Look through the records and copy every line in which "worn" appears.
*** Opening SOURCE DATA ***
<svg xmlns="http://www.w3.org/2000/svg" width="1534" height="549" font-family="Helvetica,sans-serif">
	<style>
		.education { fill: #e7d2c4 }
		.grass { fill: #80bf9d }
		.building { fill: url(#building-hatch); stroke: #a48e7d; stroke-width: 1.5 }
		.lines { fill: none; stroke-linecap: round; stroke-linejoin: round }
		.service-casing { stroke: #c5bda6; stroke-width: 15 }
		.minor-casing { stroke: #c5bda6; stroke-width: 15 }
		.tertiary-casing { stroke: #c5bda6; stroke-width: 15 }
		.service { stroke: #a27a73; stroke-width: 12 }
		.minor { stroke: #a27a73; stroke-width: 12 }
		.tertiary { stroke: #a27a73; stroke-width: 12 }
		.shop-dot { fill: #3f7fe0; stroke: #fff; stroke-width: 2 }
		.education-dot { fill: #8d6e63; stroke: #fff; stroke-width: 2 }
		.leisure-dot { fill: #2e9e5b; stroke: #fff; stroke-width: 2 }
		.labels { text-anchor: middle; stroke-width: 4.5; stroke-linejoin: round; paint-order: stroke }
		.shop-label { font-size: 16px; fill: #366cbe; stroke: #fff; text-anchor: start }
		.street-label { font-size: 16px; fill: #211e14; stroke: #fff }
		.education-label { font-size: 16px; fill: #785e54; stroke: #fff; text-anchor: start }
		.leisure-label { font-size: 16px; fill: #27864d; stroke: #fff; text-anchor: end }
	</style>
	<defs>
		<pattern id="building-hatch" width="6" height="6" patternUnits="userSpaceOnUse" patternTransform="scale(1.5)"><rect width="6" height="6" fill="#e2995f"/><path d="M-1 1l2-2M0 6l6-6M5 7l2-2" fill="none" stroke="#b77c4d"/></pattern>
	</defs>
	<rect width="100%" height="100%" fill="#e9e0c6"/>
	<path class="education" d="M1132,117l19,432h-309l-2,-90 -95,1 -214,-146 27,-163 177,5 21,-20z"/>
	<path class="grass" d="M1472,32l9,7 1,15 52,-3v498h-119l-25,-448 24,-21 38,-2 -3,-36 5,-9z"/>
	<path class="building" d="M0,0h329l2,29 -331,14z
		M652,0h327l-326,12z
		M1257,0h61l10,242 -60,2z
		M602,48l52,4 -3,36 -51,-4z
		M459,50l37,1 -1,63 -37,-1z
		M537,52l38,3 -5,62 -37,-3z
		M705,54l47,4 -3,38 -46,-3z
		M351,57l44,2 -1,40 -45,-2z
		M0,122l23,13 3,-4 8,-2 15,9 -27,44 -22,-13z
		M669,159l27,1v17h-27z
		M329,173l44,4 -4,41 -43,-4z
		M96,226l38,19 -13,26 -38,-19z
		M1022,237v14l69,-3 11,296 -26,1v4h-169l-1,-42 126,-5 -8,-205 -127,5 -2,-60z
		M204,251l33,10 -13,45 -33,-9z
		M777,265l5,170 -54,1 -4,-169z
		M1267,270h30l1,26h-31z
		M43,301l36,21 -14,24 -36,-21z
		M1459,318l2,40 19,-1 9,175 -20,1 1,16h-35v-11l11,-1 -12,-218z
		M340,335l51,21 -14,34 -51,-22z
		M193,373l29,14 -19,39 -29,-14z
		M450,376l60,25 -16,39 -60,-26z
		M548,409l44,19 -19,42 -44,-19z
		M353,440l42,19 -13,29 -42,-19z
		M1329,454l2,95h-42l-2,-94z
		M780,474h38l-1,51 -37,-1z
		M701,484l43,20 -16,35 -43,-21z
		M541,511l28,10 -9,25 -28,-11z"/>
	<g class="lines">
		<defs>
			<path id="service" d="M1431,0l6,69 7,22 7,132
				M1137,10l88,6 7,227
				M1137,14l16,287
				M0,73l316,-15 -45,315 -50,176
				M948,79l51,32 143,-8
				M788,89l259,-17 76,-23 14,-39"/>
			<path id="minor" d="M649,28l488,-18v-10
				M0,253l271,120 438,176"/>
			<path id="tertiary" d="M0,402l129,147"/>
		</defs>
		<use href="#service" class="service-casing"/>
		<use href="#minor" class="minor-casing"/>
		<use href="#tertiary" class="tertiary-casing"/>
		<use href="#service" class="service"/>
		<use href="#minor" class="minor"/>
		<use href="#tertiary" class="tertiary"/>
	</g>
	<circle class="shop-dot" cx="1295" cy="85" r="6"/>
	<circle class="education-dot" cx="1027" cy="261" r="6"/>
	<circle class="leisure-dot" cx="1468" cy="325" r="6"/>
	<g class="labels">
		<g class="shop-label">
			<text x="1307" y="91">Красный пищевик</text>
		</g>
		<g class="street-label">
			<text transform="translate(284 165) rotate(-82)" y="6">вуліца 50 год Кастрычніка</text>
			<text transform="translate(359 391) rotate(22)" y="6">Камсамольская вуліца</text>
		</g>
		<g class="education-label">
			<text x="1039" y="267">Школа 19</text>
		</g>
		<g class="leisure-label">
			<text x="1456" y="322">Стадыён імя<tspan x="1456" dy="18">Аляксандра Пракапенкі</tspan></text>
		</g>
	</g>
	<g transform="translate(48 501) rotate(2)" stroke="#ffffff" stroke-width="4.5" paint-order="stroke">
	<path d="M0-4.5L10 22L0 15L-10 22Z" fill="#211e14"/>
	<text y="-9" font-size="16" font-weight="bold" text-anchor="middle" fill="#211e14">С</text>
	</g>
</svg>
*** Closing SOURCE DATA ***
*** Opening SOURCE DATA ***
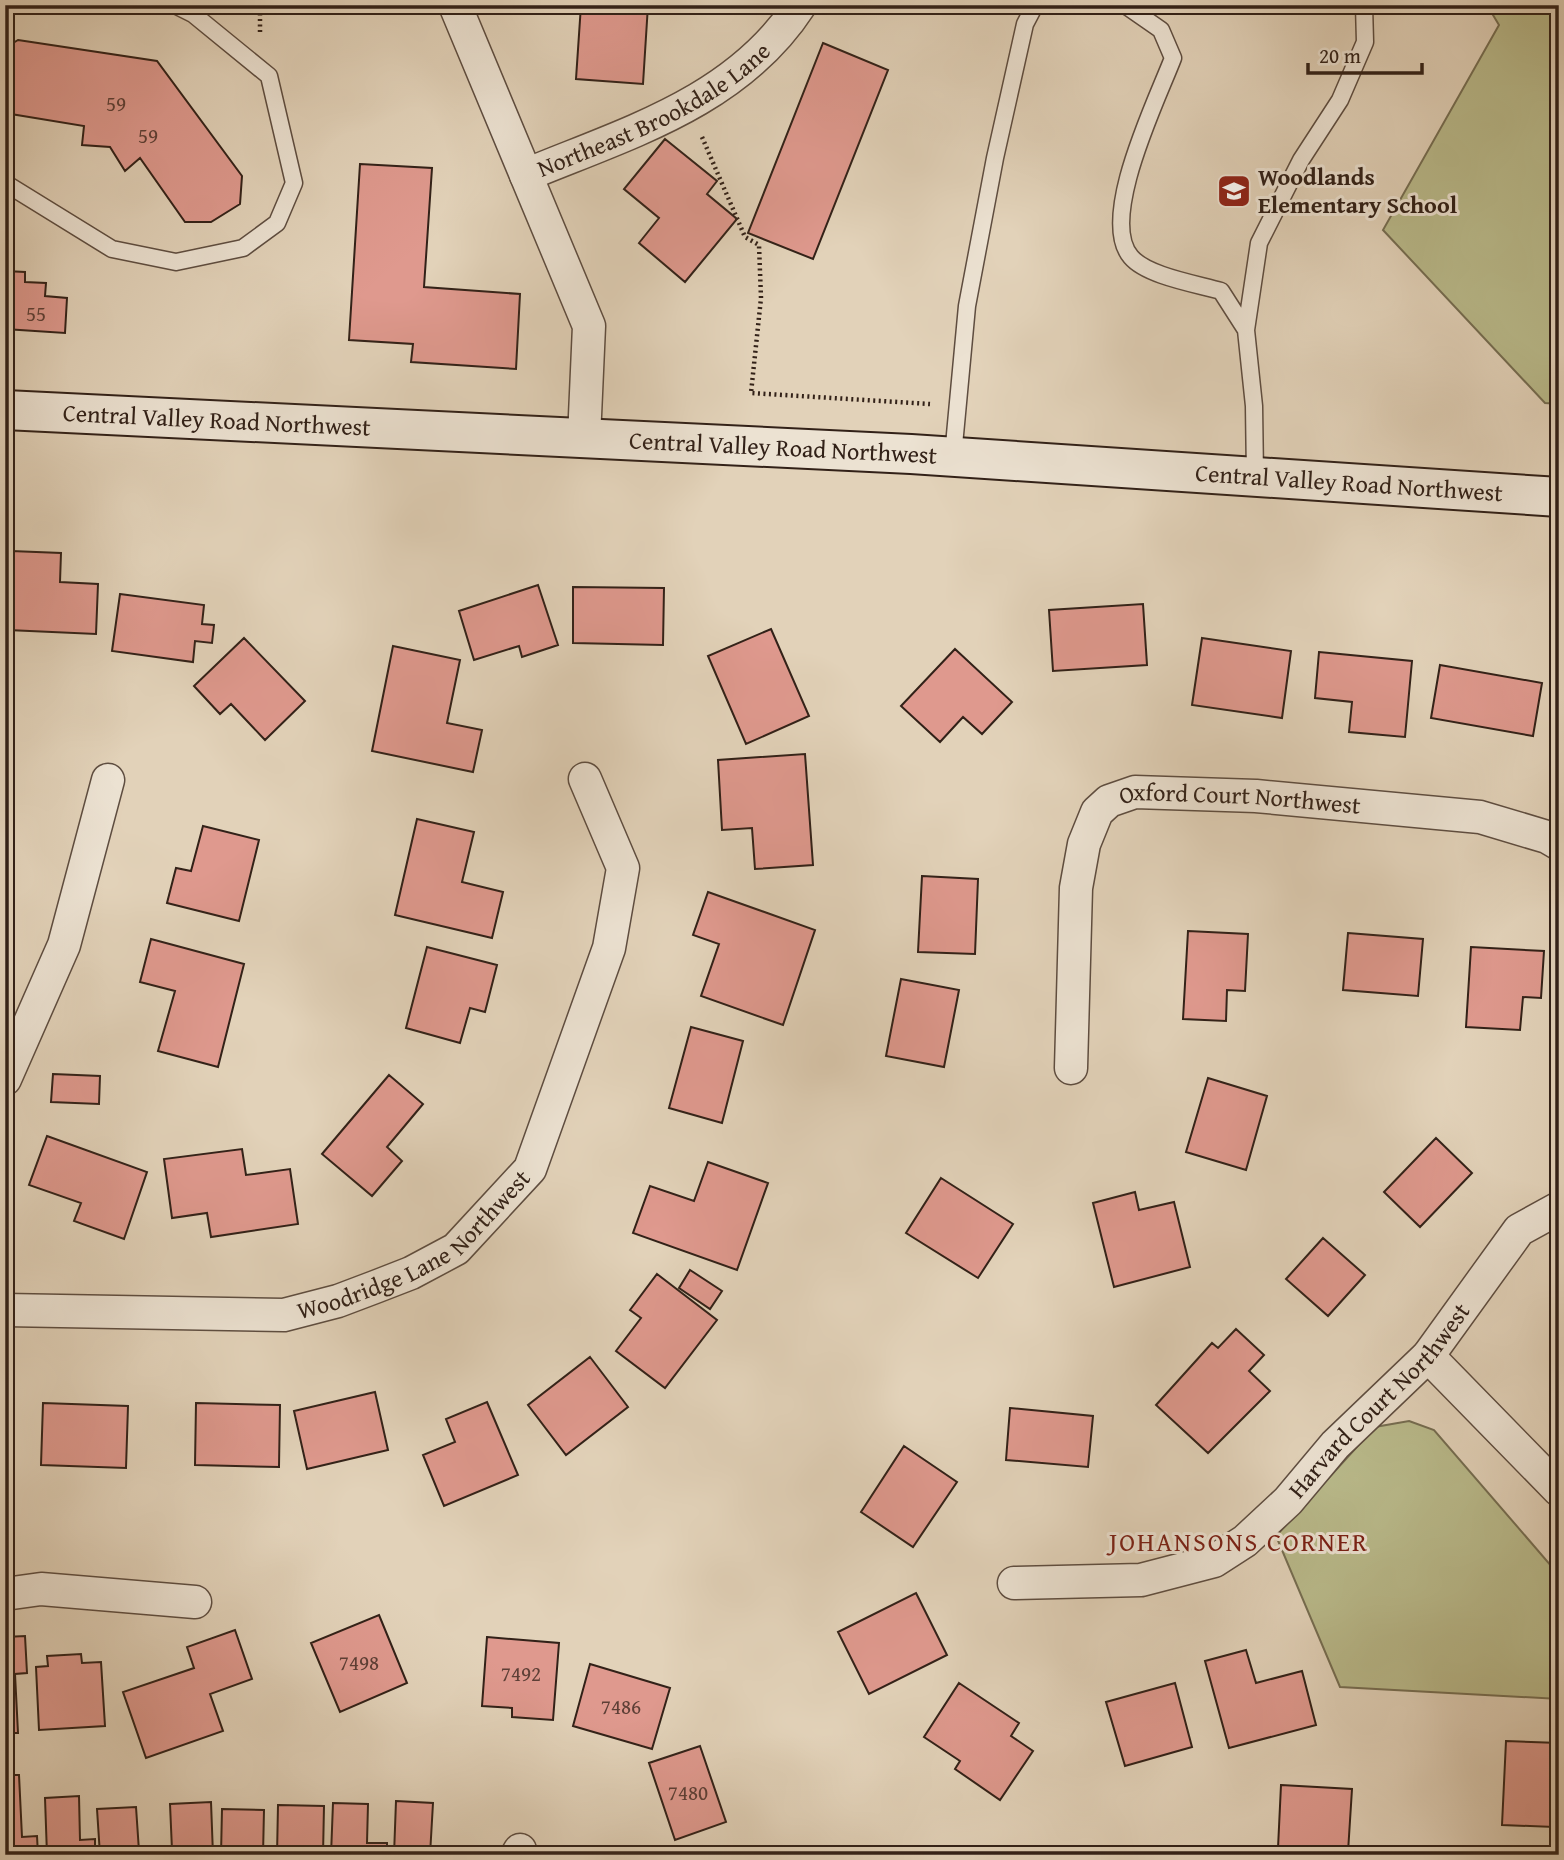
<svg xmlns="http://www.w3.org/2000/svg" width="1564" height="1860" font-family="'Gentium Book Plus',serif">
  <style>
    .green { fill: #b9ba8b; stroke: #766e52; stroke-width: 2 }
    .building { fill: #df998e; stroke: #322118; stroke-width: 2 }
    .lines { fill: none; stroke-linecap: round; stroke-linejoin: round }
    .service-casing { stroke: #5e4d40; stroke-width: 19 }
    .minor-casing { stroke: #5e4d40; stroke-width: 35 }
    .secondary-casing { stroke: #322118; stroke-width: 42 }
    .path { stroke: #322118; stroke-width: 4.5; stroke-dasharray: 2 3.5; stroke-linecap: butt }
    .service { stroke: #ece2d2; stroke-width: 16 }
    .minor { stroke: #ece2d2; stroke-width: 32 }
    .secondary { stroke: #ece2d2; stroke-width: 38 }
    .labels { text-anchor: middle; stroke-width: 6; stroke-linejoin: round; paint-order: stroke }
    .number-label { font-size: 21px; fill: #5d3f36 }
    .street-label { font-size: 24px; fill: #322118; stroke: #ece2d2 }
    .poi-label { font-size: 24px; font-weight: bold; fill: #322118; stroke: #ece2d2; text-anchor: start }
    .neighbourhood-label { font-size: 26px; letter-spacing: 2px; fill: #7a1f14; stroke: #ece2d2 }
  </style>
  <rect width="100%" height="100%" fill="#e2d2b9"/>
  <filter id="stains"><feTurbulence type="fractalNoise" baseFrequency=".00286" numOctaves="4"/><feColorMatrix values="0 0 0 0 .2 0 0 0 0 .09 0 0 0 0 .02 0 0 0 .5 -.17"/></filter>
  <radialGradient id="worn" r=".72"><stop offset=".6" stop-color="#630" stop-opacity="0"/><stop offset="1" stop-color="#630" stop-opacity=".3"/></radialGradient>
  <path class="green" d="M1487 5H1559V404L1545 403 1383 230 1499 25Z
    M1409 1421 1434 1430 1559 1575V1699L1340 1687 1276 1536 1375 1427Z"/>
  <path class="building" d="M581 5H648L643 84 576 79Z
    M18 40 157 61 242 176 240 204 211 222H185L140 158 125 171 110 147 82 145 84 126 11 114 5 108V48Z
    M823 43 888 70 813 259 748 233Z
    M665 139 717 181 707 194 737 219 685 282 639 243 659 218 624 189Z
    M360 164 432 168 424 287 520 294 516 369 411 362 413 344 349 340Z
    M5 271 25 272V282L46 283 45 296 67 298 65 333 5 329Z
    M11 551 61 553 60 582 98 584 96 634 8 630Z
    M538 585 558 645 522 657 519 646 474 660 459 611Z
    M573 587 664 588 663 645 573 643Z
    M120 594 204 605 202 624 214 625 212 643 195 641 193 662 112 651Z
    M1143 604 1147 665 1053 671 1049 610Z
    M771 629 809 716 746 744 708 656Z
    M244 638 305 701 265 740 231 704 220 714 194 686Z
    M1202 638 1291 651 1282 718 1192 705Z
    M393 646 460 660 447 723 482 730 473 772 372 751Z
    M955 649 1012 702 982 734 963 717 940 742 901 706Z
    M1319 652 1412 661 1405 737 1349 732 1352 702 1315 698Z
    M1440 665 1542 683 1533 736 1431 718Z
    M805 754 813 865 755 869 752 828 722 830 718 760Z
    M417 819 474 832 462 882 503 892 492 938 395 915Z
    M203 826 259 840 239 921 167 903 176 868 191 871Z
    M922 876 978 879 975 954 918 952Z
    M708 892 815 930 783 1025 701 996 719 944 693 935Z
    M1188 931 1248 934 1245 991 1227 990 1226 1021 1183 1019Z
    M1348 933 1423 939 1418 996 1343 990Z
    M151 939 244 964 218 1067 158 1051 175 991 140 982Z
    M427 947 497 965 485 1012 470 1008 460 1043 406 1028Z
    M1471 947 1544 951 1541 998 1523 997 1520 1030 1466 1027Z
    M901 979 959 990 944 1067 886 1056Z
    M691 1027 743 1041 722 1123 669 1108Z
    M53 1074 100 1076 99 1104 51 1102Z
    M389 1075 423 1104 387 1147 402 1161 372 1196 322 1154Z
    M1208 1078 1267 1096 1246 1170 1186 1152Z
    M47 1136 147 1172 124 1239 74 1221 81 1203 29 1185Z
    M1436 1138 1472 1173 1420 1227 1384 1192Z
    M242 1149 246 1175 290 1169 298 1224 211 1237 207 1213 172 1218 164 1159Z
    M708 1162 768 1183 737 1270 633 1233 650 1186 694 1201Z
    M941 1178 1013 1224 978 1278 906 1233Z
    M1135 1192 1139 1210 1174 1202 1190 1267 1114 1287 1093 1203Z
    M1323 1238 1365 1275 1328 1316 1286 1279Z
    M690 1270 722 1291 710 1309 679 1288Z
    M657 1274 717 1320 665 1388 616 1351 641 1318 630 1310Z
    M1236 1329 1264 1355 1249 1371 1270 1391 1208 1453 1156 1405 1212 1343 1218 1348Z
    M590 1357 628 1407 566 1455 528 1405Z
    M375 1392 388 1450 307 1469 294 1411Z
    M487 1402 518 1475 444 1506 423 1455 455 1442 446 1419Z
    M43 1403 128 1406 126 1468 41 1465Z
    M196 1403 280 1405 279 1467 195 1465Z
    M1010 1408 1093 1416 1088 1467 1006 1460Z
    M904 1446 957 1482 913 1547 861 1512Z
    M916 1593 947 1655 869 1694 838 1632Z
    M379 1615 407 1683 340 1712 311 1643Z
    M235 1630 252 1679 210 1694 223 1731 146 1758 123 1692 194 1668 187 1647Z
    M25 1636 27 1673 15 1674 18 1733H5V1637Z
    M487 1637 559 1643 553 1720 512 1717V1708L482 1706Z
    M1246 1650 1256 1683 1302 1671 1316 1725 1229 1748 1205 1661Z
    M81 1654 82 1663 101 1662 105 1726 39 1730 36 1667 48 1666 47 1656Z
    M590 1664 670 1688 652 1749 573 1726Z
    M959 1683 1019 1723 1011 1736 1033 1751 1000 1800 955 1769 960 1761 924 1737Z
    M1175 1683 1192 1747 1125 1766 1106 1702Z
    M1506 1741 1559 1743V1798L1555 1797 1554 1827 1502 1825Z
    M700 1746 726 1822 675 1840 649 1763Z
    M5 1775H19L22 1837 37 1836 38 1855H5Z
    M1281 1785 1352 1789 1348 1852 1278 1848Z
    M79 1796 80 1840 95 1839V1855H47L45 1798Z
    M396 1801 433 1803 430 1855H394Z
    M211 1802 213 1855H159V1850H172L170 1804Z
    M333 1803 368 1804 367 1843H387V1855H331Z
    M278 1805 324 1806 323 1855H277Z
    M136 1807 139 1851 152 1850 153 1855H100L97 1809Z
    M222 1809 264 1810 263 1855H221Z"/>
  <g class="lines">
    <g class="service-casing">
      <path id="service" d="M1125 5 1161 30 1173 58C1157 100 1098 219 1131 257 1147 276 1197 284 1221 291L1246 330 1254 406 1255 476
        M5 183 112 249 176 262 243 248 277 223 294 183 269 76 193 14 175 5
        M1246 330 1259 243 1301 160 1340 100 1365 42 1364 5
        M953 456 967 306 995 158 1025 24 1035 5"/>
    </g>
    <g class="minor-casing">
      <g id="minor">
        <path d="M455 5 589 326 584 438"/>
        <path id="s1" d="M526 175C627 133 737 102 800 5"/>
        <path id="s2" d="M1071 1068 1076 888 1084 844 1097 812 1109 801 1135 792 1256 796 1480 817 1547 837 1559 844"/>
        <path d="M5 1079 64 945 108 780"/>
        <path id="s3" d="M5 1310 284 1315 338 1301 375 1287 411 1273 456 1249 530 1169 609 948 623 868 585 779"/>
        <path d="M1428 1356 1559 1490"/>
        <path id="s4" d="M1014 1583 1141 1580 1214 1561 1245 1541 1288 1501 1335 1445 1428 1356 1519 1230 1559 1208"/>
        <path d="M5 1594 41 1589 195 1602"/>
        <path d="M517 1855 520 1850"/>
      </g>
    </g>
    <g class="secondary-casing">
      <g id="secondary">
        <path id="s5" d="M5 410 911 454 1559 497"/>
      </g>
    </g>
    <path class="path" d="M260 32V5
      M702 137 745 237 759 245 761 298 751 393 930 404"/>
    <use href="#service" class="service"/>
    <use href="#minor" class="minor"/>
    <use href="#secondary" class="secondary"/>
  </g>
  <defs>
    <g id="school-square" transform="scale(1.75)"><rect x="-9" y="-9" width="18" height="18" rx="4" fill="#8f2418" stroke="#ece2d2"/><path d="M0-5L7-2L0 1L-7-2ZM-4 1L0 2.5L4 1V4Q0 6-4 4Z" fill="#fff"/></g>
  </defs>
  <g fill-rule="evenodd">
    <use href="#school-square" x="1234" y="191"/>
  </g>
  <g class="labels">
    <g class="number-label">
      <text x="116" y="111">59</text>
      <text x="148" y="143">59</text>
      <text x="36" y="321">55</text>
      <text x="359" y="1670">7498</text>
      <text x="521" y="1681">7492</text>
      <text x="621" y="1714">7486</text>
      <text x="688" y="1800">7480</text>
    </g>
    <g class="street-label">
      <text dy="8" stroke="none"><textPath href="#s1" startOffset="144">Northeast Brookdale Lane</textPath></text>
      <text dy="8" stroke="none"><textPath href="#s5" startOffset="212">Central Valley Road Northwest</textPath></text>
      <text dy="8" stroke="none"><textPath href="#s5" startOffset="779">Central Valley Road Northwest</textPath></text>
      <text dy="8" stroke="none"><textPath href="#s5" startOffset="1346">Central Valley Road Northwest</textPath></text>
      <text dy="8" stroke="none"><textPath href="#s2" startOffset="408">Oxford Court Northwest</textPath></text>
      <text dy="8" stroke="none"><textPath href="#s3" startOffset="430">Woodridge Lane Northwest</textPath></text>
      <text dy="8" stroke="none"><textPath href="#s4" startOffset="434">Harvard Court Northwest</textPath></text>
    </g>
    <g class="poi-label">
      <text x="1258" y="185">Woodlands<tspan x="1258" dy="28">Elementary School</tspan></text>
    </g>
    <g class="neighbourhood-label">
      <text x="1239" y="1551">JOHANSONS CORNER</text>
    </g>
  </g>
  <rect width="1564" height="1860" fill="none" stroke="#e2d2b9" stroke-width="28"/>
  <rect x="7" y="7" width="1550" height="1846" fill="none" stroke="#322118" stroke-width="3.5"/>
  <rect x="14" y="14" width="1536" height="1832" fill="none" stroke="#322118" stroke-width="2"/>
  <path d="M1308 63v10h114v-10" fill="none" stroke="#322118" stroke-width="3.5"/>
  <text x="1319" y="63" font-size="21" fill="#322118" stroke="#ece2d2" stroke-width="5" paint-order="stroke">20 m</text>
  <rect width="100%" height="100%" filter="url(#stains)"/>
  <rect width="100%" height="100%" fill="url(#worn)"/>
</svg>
*** Closing SOURCE DATA ***
EXERCISE RESPONSE:
  <radialGradient id="worn" r=".72"><stop offset=".6" stop-color="#630" stop-opacity="0"/><stop offset="1" stop-color="#630" stop-opacity=".3"/></radialGradient>
  <rect width="100%" height="100%" fill="url(#worn)"/>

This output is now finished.